Milton's poem also draws on such repositories of classical myth as Ovid's Metamorphoses and other literary analogues. Ovid's narrative of the myth of Narcissus resonates throughout the story told by Milton's Eve about her first coming to consciousness. Two allegorical interpretations of the Narcissus myth — by Milton's contemporary George Sandys, the translator of Ovid, and by Sigmund Freud — may highlight how Milton reworks that myth. The poetic version of the Fall story in Guillaume Du Bartas's hexameral poem The Divine Weeks and Works provides another kind of literary analogue. In Joshua Sylvester's translation that work was extremely popular, and Milton certainly knew it. Finally, the epic tradition itself was a major literary resource for Milton: it is sampled here through the opening passages — propositions and invocations — of four epics central to Milton's idea of that genre: Homer's Iliad and Odyssey, Virgil's Aeneid, and Torquato Tasso's Jerusalem Delivered. Milton's epic proposition and invocation may be compared to these, and also Milton's defense of his better kind of tragic epic. Homer and Virgil did not use rhyme, and Milton scorned it in heroic poems as a "troublesome and modern bondage"; accordingly, the classical epics are represented here by modern unrhymed translations. Tasso did employ rhyme, as did his Elizabethan translator Edward Fairfax.

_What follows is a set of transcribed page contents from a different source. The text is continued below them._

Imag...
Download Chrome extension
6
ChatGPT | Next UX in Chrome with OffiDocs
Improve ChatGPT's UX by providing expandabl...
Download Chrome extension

The first important criticism of Milton's epic was provided by his good friend the poet Andrew Marvell, in a commendatory poem published in 1674 along with the second edition of Paradise Lost. It invites comparison with later prose criticism by Addison and Samuel Johnson.
Responding visually to Paradise Lost are a set of engravings by John Baptist Medina that were included in the elaborate folio edition of Paradise Lost in 1688. Several of the Medina images, notably those included here, provide their own interesting interpretations of crucial scenes in the poem.